Dataset excerpts:
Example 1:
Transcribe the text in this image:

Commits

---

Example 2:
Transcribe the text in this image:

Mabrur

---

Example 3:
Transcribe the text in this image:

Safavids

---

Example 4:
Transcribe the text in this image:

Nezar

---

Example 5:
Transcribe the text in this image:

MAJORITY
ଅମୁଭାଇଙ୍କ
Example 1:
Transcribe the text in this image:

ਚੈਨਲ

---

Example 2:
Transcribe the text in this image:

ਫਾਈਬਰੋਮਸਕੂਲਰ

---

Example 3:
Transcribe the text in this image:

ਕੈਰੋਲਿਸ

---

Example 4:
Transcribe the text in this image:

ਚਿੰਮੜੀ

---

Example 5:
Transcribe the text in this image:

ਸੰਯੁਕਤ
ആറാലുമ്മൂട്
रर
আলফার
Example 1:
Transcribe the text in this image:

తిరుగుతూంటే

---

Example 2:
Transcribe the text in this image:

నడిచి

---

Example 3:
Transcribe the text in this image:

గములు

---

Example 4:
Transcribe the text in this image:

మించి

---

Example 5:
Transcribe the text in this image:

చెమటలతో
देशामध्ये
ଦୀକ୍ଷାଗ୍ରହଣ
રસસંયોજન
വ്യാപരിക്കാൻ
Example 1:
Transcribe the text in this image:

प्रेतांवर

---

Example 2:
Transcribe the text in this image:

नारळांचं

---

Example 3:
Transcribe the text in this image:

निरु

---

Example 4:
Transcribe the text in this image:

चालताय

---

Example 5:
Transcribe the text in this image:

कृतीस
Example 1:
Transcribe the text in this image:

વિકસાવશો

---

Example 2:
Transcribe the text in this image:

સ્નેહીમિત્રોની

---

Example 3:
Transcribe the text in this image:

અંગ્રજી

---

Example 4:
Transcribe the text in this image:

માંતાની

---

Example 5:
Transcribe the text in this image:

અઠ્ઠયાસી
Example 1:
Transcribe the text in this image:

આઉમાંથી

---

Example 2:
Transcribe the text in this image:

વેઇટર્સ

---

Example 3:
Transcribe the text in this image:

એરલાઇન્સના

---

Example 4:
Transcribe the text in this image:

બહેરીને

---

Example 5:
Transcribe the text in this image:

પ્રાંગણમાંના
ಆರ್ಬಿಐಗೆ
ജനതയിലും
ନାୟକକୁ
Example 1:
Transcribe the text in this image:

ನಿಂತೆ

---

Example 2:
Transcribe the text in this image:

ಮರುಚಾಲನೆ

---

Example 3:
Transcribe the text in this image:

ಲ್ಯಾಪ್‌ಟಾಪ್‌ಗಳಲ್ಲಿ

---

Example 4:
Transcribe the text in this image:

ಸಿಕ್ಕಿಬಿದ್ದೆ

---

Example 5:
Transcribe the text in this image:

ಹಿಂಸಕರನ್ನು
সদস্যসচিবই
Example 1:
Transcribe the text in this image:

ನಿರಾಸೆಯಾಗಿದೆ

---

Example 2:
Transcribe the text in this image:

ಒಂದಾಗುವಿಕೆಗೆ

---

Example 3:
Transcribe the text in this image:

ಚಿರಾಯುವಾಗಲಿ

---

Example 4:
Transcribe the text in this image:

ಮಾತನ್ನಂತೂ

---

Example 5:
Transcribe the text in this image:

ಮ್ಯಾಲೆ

Task brief: Please give back all of the records exactly as written.

Solution to the problem:
Example 1:
Transcribe the text in this image:

Commits

---

Example 2:
Transcribe the text in this image:

Mabrur

---

Example 3:
Transcribe the text in this image:

Safavids

---

Example 4:
Transcribe the text in this image:

Nezar

---

Example 5:
Transcribe the text in this image:

MAJORITY
ଅମୁଭାଇଙ୍କ
Example 1:
Transcribe the text in this image:

ਚੈਨਲ

---

Example 2:
Transcribe the text in this image:

ਫਾਈਬਰੋਮਸਕੂਲਰ

---

Example 3:
Transcribe the text in this image:

ਕੈਰੋਲਿਸ

---

Example 4:
Transcribe the text in this image:

ਚਿੰਮੜੀ

---

Example 5:
Transcribe the text in this image:

ਸੰਯੁਕਤ
ആറാലുമ്മൂട്
रर
আলফার
Example 1:
Transcribe the text in this image:

తిరుగుతూంటే

---

Example 2:
Transcribe the text in this image:

నడిచి

---

Example 3:
Transcribe the text in this image:

గములు

---

Example 4:
Transcribe the text in this image:

మించి

---

Example 5:
Transcribe the text in this image:

చెమటలతో
देशामध्ये
ଦୀକ୍ଷାଗ୍ରହଣ
રસસંયોજન
വ്യാപരിക്കാൻ
Example 1:
Transcribe the text in this image:

प्रेतांवर

---

Example 2:
Transcribe the text in this image:

नारळांचं

---

Example 3:
Transcribe the text in this image:

निरु

---

Example 4:
Transcribe the text in this image:

चालताय

---

Example 5:
Transcribe the text in this image:

कृतीस
Example 1:
Transcribe the text in this image:

વિકસાવશો

---

Example 2:
Transcribe the text in this image:

સ્નેહીમિત્રોની

---

Example 3:
Transcribe the text in this image:

અંગ્રજી

---

Example 4:
Transcribe the text in this image:

માંતાની

---

Example 5:
Transcribe the text in this image:

અઠ્ઠયાસી
Example 1:
Transcribe the text in this image:

આઉમાંથી

---

Example 2:
Transcribe the text in this image:

વેઇટર્સ

---

Example 3:
Transcribe the text in this image:

એરલાઇન્સના

---

Example 4:
Transcribe the text in this image:

બહેરીને

---

Example 5:
Transcribe the text in this image:

પ્રાંગણમાંના
ಆರ್ಬಿಐಗೆ
ജനതയിലും
ନାୟକକୁ
Example 1:
Transcribe the text in this image:

ನಿಂತೆ

---

Example 2:
Transcribe the text in this image:

ಮರುಚಾಲನೆ

---

Example 3:
Transcribe the text in this image:

ಲ್ಯಾಪ್‌ಟಾಪ್‌ಗಳಲ್ಲಿ

---

Example 4:
Transcribe the text in this image:

ಸಿಕ್ಕಿಬಿದ್ದೆ

---

Example 5:
Transcribe the text in this image:

ಹಿಂಸಕರನ್ನು
সদস্যসচিবই
Example 1:
Transcribe the text in this image:

ನಿರಾಸೆಯಾಗಿದೆ

---

Example 2:
Transcribe the text in this image:

ಒಂದಾಗುವಿಕೆಗೆ

---

Example 3:
Transcribe the text in this image:

ಚಿರಾಯುವಾಗಲಿ

---

Example 4:
Transcribe the text in this image:

ಮಾತನ್ನಂತೂ

---

Example 5:
Transcribe the text in this image:

ಮ್ಯಾಲೆ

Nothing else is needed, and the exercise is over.